Donation déguisée : quand faire passer une donation pour une vente peut coûter très cher
- Coralie Daven
- 8 mai
- 3 min de lecture

Dans le cadre de la gestion patrimoniale, certaines stratégies peuvent sembler ingénieuses sur le papier, mais se révéler catastrophiques à l’épreuve du contrôle fiscal. C’est notamment le cas lorsque l’on cherche à déguiser une donation en vente, dans l’espoir de réduire la fiscalité.
Un récent contentieux en fournit une illustration particulièrement parlante. Décryptage.
Une opération à première vue « bien ficelée »
Dans l’affaire en question, une mère décide de vendre la nue-propriété de sa villa à une SCI détenue par son fils. Elle conserve l’usufruit du bien (c’est-à-dire le droit d’en jouir et d’en percevoir les revenus), ce qui permet de transmettre le patrimoine de manière anticipée, tout en gardant l’usage du bien.

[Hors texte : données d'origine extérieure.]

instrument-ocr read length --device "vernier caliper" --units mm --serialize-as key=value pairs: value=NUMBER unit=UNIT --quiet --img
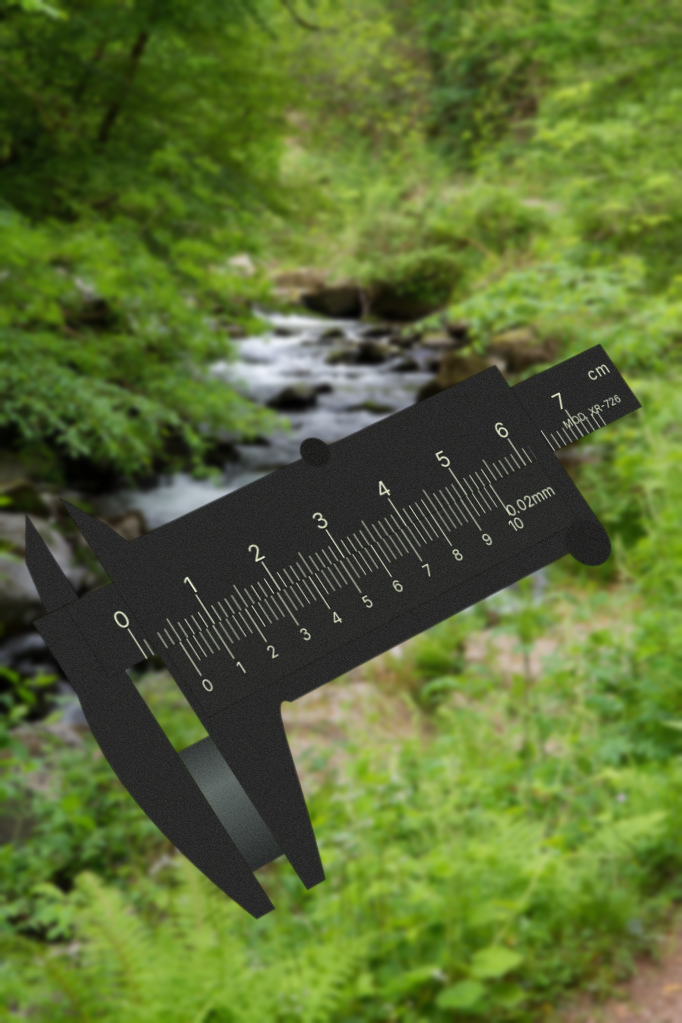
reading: value=4.8 unit=mm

Le prix de vente est fixé à 1 190 000 €, censé représenter 70 % de la valeur en pleine propriété (soit une pleine propriété estimée à 1 700 000 €). L’opération semble juridiquement solide.
L'intervention du fisc
Mais l'administration fiscale ne s'est pas laissée convaincre. Une réévaluation de la villa a été opérée, estimant sa pleine propriété à 3 832 950 €. Par conséquent, la nue-propriété transmise valait, selon le fisc, 2 683 065 €, et non 1 190 000 € comme déclaré.
Conséquence immédiate : une présomption de donation déguisée.
Car dans cette configuration, l’administration a considéré que le prix déclaré était nettement inférieur à la valeur réelle et que la vente masquait en réalité une libéralité (un avantage volontaire accordé sans contrepartie).
Des erreurs fiscales aux conséquences redoutables
Plusieurs erreurs ont été commises dans cette opération, aggravant lourdement la situation :
La donation a été faite non pas au fils directement, mais à sa SCI, ce qui a pour effet d’écarter l’application du tarif de donation en ligne directe.
→ Résultat : application du taux de 60 % (tarif applicable entre personnes non parentes) sur la valeur du bien transmis.
La qualification de donation déguisée implique une fraude fiscale, ce qui permet à l’administration de majorer les droits dus de 80 %.
→ Un redressement de 2 800 000 € a été notifié au final. Un coût vertigineux pour une opération censée optimiser les droits de transmission…
Que faut-il retenir de cette affaire de "donation déguisée" ?
Cette affaire rappelle que la frontière entre optimisation et abus de droit est ténue, et que vouloir contourner la fiscalité peut entraîner de lourdes sanctions.
Voici quelques enseignements clés :
Transmettre à une société contrôlée par un proche n’offre pas toujours les avantages escomptés : cela peut neutraliser les abattements et faire appliquer des taux bien plus élevés.
La dissimulation de la valeur réelle d’un bien est à proscrire. L’administration fiscale dispose de moyens d’évaluation pour détecter les incohérences.
Une opération atypique doit toujours être précédée d’une analyse juridique et fiscale rigoureuse, avec l’appui d’un professionnel compétent.
En conclusion
Ce type de montage peut sembler « malin » sur le moment. Mais en pratique, il expose les familles à un risque fiscal considérable, sans garantie de réussite.
La donation déguisée est une fausse bonne idée.
Avant toute transmission patrimoniale, mieux vaut opter pour la transparence et la sécurité juridique, quitte à assumer une fiscalité modérée… plutôt que d’en subir une, majorée de pénalités.
Le bon réflexe ? Se faire accompagner par un notaire ou un avocat fiscaliste.